Sarah Eberle has a different take on the indoor/outdoor idea, filling her Flora garden (Fresh 21) with cut flowers to bring Gucci’s classic Flora motif to life. “The bouquets on the scarf are very loose and there’s a very fine line between charm and chaos. I talk about the bouquets as being armfuls of flowers as if you’d walked into your garden and cut flowers to take into the house – they’re kind of loose groups of flowers which is much more charming,” says Sarah.

 

Sophie Walker has taken the opposite approach, using her 21st century evocation of an enclosed Wardian case to bring the untamed wilderness to the middle of Chelsea (Cave Pavilion, Fresh 20).

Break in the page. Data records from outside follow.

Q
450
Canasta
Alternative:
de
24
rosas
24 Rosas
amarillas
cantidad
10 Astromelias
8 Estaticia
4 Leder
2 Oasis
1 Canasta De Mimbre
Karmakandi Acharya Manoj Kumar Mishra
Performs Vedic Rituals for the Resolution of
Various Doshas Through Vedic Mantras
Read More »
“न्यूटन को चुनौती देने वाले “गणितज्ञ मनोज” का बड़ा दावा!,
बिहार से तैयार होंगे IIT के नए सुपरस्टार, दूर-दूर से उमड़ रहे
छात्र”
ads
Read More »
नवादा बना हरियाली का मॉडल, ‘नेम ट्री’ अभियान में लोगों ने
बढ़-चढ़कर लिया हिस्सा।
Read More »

A self-contained world with its own sunshine and rain, it contains only wild origin plants in their uncultivated form, grown from seeds collected by acclaimed plant hunters Sue and Bleddyn Wynn-Jones. “It really serves the design to use these plants because I want it to feel foreign but in a confused, unfamiliar, disorientating sense,” Sophie says.

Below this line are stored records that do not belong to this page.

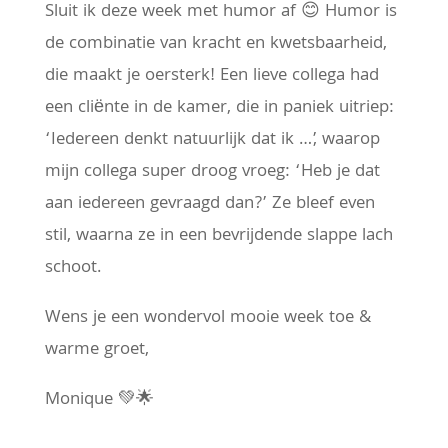
Sluit ik deze week met humor af 😊 Humor is
de combinatie van kracht en kwetsbaarheid,
die maakt je oersterk! Een lieve collega had
een cliënte in de kamer, die in paniek uitriep:
‘Iedereen denkt natuurlijk dat ik …’, waarop
mijn collega super droog vroeg: ‘Heb je dat
aan iedereen gevraagd dan?’ Ze bleef even
stil, waarna ze in een bevrijdende slappe lach
schoot.
Wens je een wondervol mooie week toe &
warme groet,
Monique 💚🌟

While Cave Pavilion explores unknown landscapes, other designs this year celebrate some iconic city gardens. To celebrate the 75th anniversary of Kensington Roof Gardens last year, head gardener David Lewis has created a tiny homage to the 1.5-acre pleasure ground that sits on top of what was once Derry and Tom’s department store on Kensington High Street (75 Years of The Roof Gardens in Kensington, Serpentine Walk 5). Modelled on The Spanish Garden designed by Ralph Hancock in the 1930s, which itself borrowed ideas from the Alhambra and other classic Iberian gardens, the design includes original features used by Hancock and some suitably hot planting. Back in the Fresh Gardens, Jo Thompson has created a restful corner for a London garden square, with a coolly elegant collection of white roses and a rather spectacular steel bench (London Square, Fresh 7).